■ **提示文**:
平成19年6月に、さくら市の「喜連川町史編纂委員会」により発刊された「『喜連川町史』
第三巻資料編3近世」に尊信公の一件としてに収録された「喜連川家由緒書」(261ページ)
の内容を下に示す。
77 寛文十一年 喜連川家由緒書(この文書の表題は下記の「喜連川御家」)
喜連川御家
一、右兵衛督尊信公は寛永七年(1630)に古河よりお引き移りになられました。
同拾八年(1641)に、ご上意ということで、生来、気性が荒い方でしたので、
一色殿 ・柴田殿・伊賀殿は主意計略をもって一間(一部屋)設けて御押籠め
申し上げました。同拾九年(1642)に左兵衛督様(昭氏)がご誕生になられました。
正保四年(1647)平三郎村の(関)伊右衛門義は別に訳有の者で、また葛城村
の(飯島)平左衛門と(金子)半左衛門義も上総からの御共の者で由緒ある者の
義であった。
いかがしたことか、この節おうかがいを申し上げることもなく(城)をたずねたところ
一色殿・柴田殿らの取り計らいによって、ご城内に泊まることになったことを申し上
げます。
そのうち内々に夜中に来るようにと、梶原平右衛門殿よりご内通があったので忍ん
で行ったところ、ご同人の案内立会いにより蜜々に直々に殿様から上意を賜り、
これより江戸表へむかいました。
その頃(時?)小入村の(岡田)介(助)右衛門と東乙畑村の(簗瀬)長左衛門
、この両人も古百姓といい志もたのもしき者どもなので、選ばれ御引添になり
五人同様に江戸表に忍び登りました。
この節、大切なご用事を申し付けられて江戸表へ至り、最初に御一門様宅に
お伺いして御上意内容をお伝えし、先達て高野修理殿が池之端にて浪人している
ということで、そこへ伺い相談いたし、島田丹波守様と松平伊豆守様の処へ出向き
お伺い申し上げたところ、御公儀様よりの御上意では百姓からの訴えは受付られ
ないとのことでした。されども、
「百姓が江戸へ登り訴えでるとは不審なことである。何か証拠でもあるのか」
とお尋ねになられ、
「百姓であっても訳有の者であるように見えるが?」
と尋ねられたので、皆の詳細な由緒を書き差上げました。その内、(訴えが可能
かどうかの回答が)引き延ばしになっているようなのでやむなく、(喜連川へ)帰国
したところ、殿様より厚き信頼を得ている梶原平右衛門殿から、
「うまくゆけば葛城村の両人の者共(飯島平左衛門と金子半左衛門)は後々
知行も与えよう(家臣にしよう)他の者には領内に土地を与える。ただし、この度
の件を首尾よく勤めればのことだが、いずれ沙汰があるであろう。」

■ **演習用入力**:
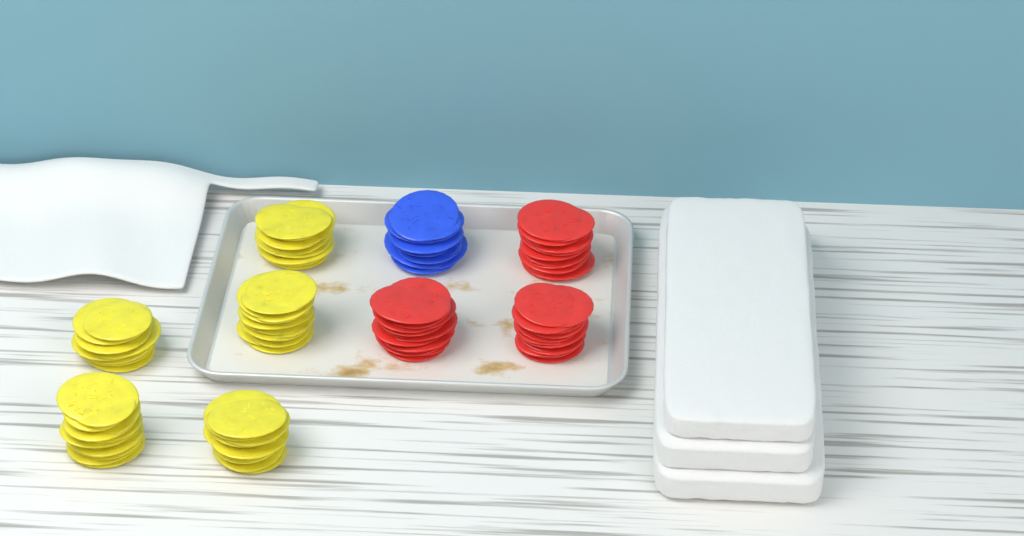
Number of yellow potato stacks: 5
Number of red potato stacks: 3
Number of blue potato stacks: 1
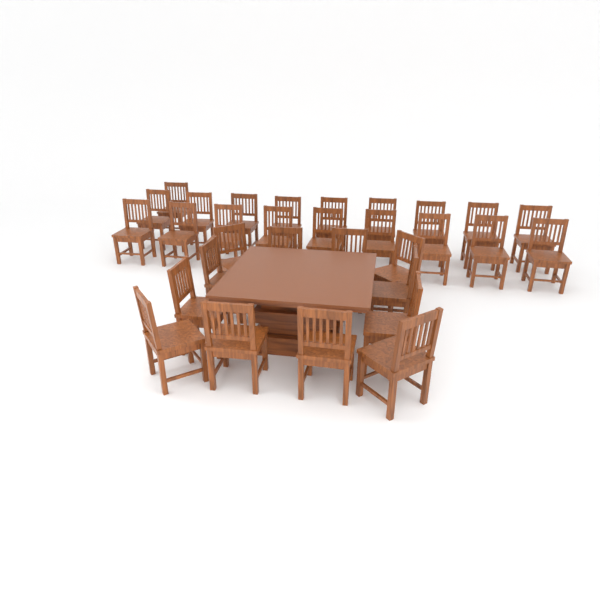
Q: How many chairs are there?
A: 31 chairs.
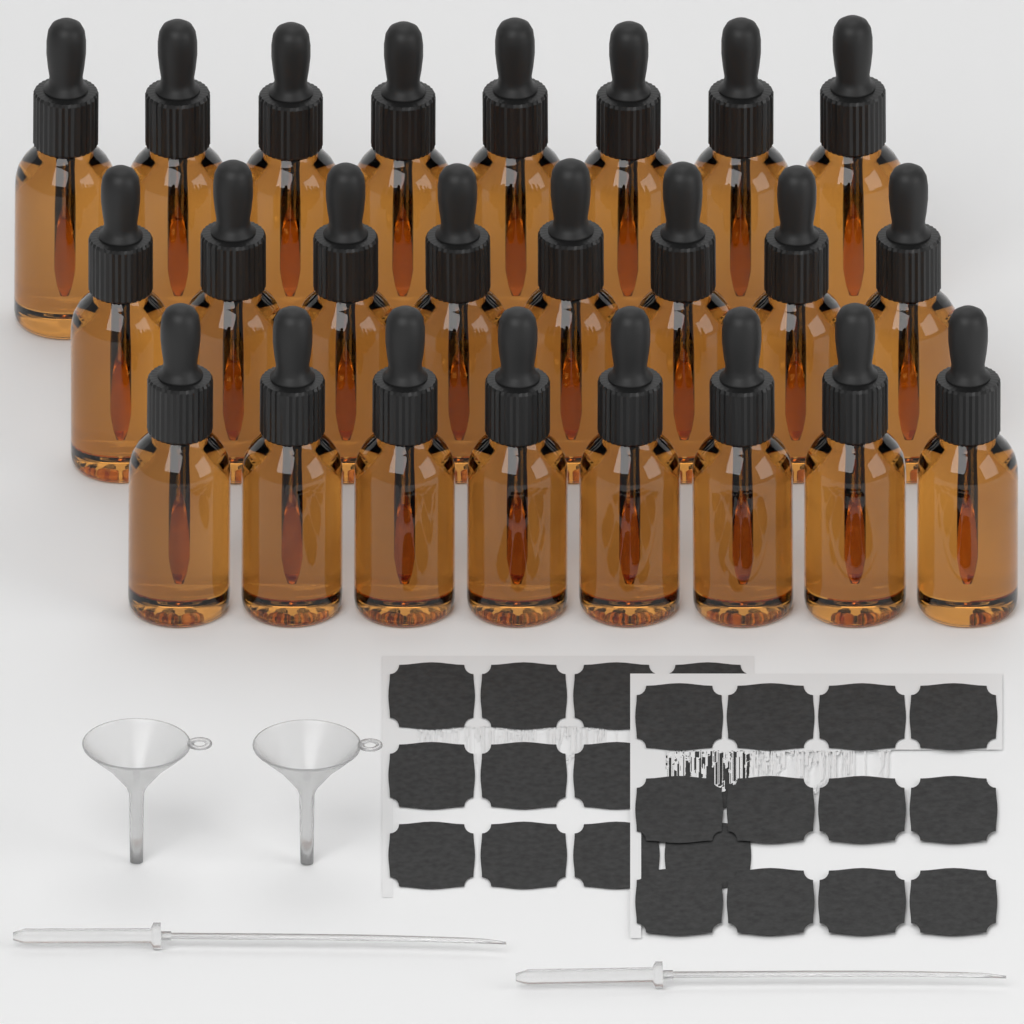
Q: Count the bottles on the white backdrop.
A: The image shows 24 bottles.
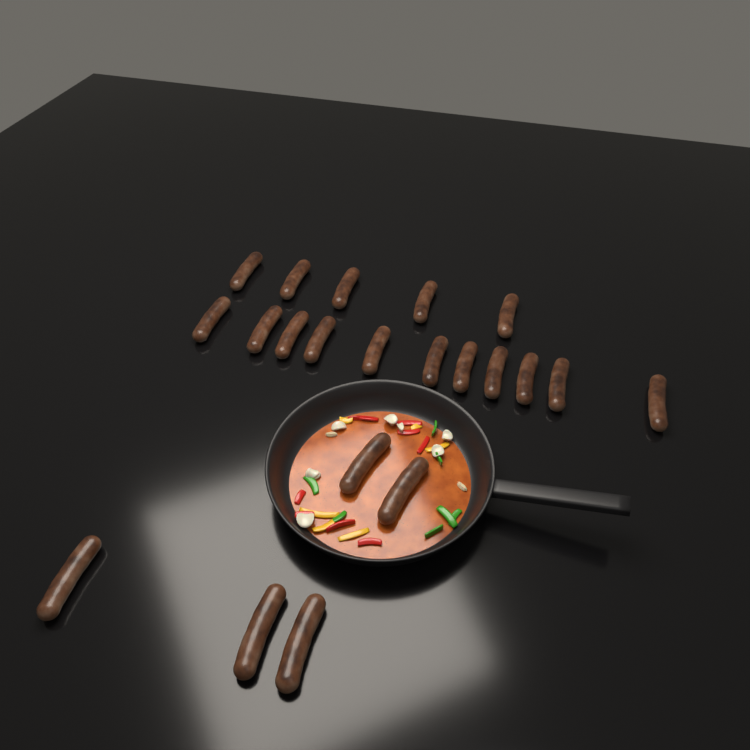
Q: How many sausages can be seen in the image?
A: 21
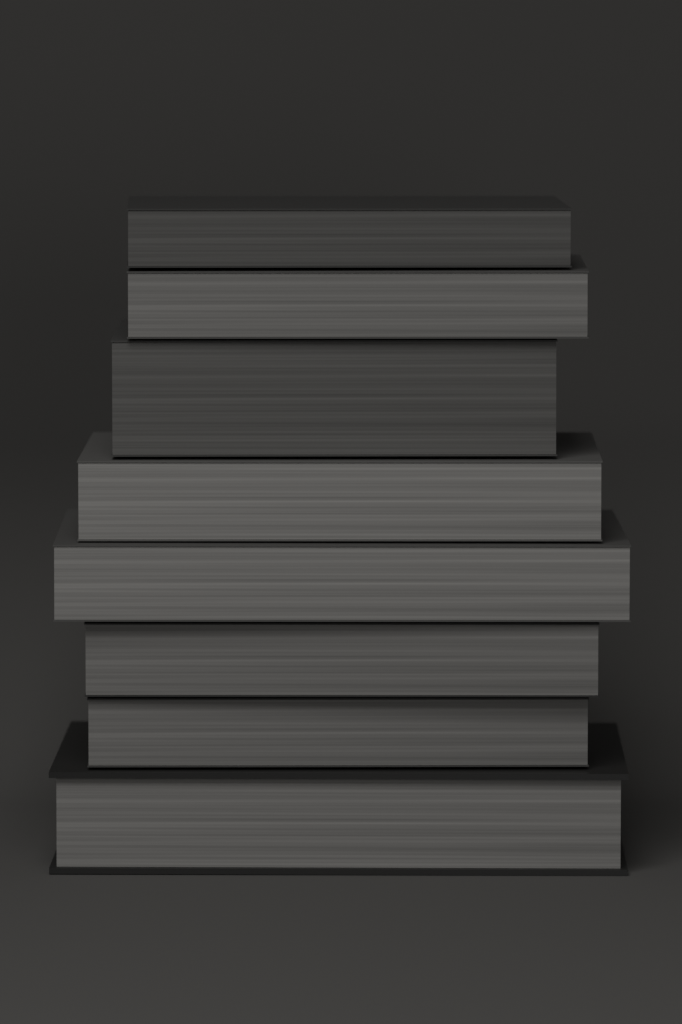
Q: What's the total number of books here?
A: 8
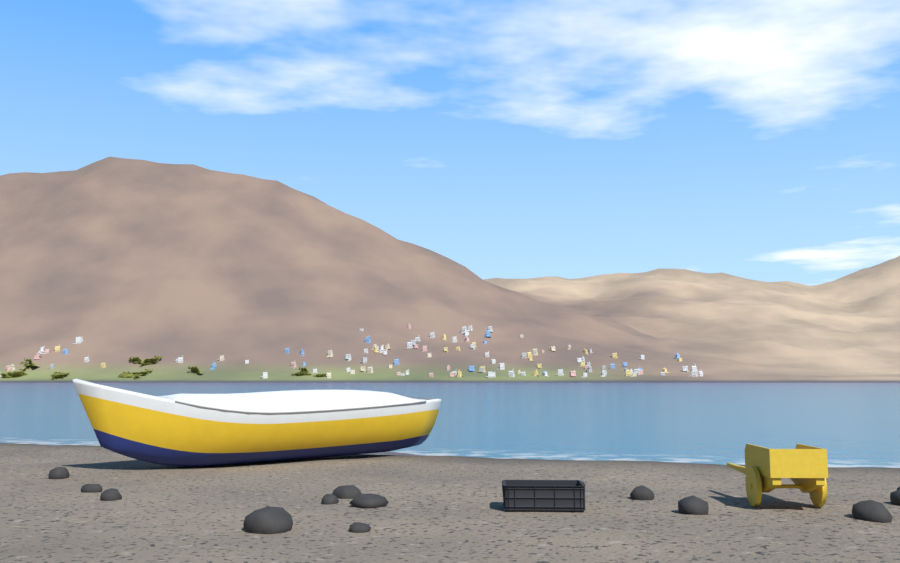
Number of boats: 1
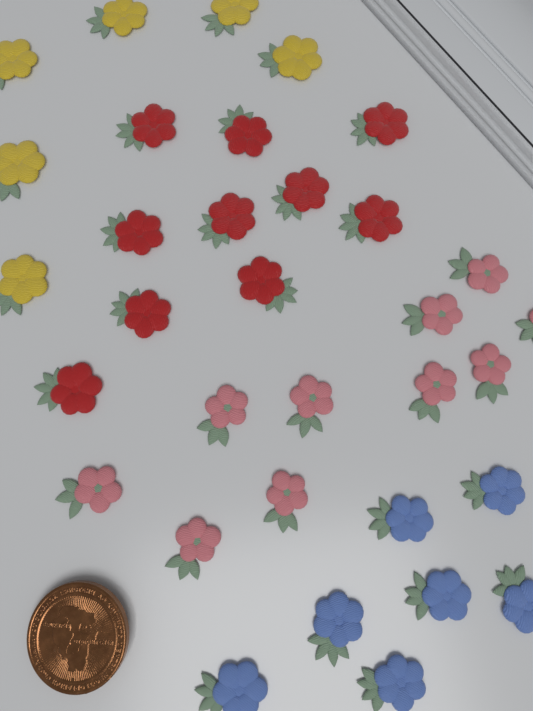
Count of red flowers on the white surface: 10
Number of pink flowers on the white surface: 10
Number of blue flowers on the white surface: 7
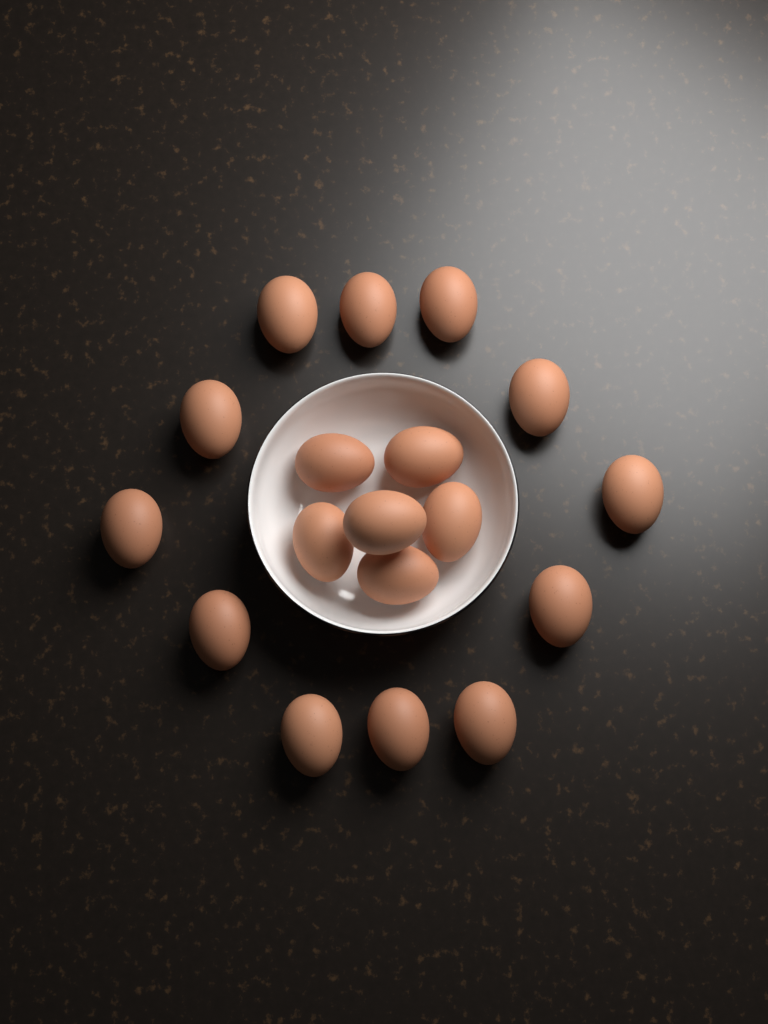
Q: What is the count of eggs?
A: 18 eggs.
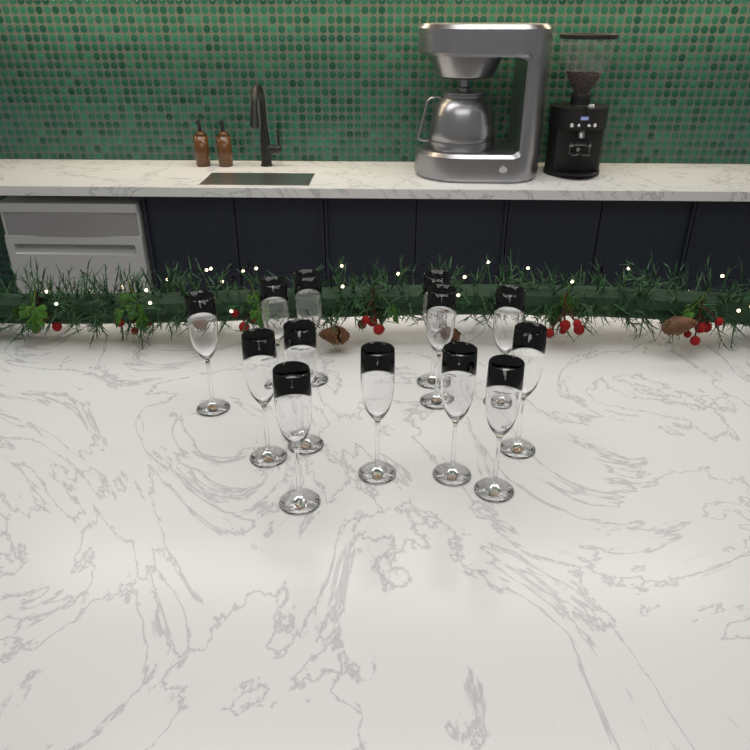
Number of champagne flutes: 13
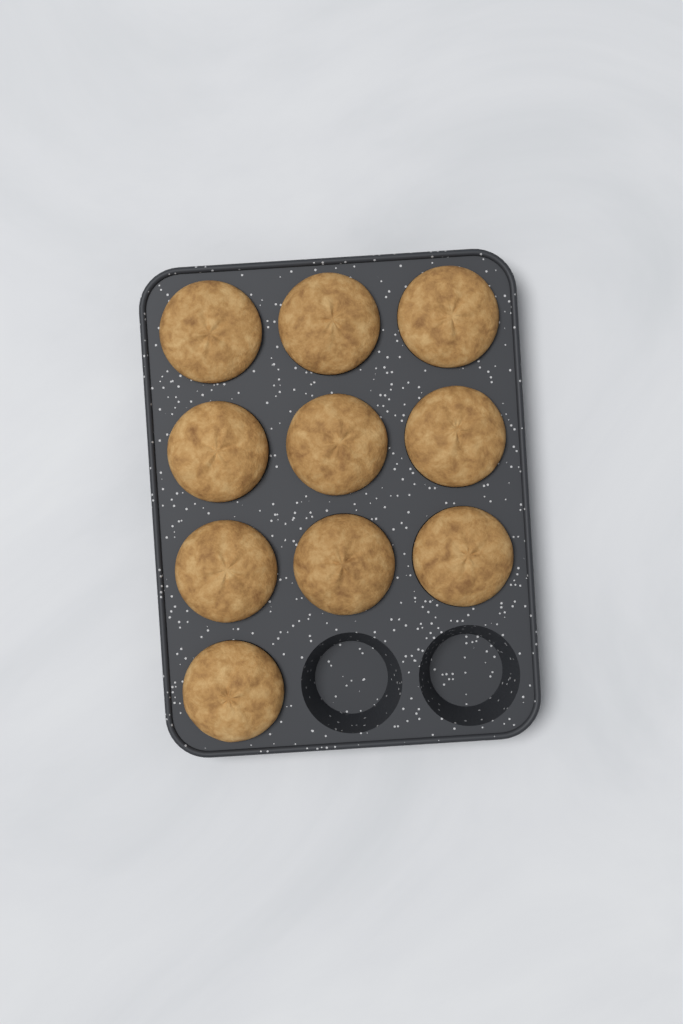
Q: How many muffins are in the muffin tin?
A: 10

■ **課題一覧**:
[1] 記録のうち、「Number of red potato stacks: 3」を含む行から記録の末尾の行までを、両端の行も含めてそのまま抜き出してください。画像は出力に含めないでください。
[2] 喜連川家由緒書の提示文について、最後に示された文の後に続く内容を書き継いでください。

■ **最終結果**:
[1]
Number of red potato stacks: 3
Number of blue potato stacks: 1
Q: How many chairs are there?
A: 31 chairs.
Q: Count the bottles on the white backdrop.
A: The image shows 24 bottles.
Q: How many sausages can be seen in the image?
A: 21
Q: What's the total number of books here?
A: 8
Number of boats: 1
Count of red flowers on the white surface: 10
Number of pink flowers on the white surface: 10
Number of blue flowers on the white surface: 7
Q: What is the count of eggs?
A: 18 eggs.
Number of champagne flutes: 13
Q: How many muffins are in the muffin tin?
A: 10

[2]
とお達しがありました。その内、梶原平右衛門殿はご浪人と成りました。
この節、お味方連判の者の中に心変わりした者もあったようで皆、互いに心が
離れたため、直訴は引き延ばしになっていたところ。
慶安元年(1648)の春、二階堂又市殿・武田市郎右衛門殿・猪野嘉右衛門殿・
高瀧清兵衛殿・小関嘉之介殿・高野修理殿・梶原平右衛門殿からお指図を得て、
武田殿と高瀧殿がご当番の節、お側近くから(殿様直々に)書付をいただきました。
お案文には、
一、 この度江戸へ用事申し付ける。首尾よく相達は、本田地を持たせ無役
とすること相違ないもの也
尊信
正保四年八月十日
伊右衛門へ
平左衛門へ
介右衛門へ
長左衛門へ
半左衛門へ
右の通りの御書付をいただき尊信公様のため御名代(万姫?)を御一間より忍んで
お連れしました。
お供の諸士は富川雲右衛門・星佐右衛門・忍田新左衛門・善左衛門・所左衛門・
清左衛門・御草履取りの重三郎でした。
お味方の御家中の五人の者は、(尊信の)御誕生いらいこの節まで、この事に共に
心を痛め、尊信を助けるために、連判状に署名したものの、不義か忠義か悩んで
破棄しようと共に語らっていたが、五人の百姓と共に江戸表へ向かいました。
この節の後で武田殿・高瀧殿はご浪人となられました。
江戸へのお供の者どもを成敗すべく、家老達の命令により大勢の同心が差し出され
(国)境にみな打ち放たれたようで、その様子を聞かされました。
親類共からも人が出されたので知りえたことだそうです。
途中で、この場を逃れた方が良い(領内には入らない方が良い)と一同相談し逃れ
たと申していました。
重三郎は、その様子をしらずに帰り、国許に入ってから様子を知り、蓮光院へ駆け
込んだところ、許されることなく成敗されました。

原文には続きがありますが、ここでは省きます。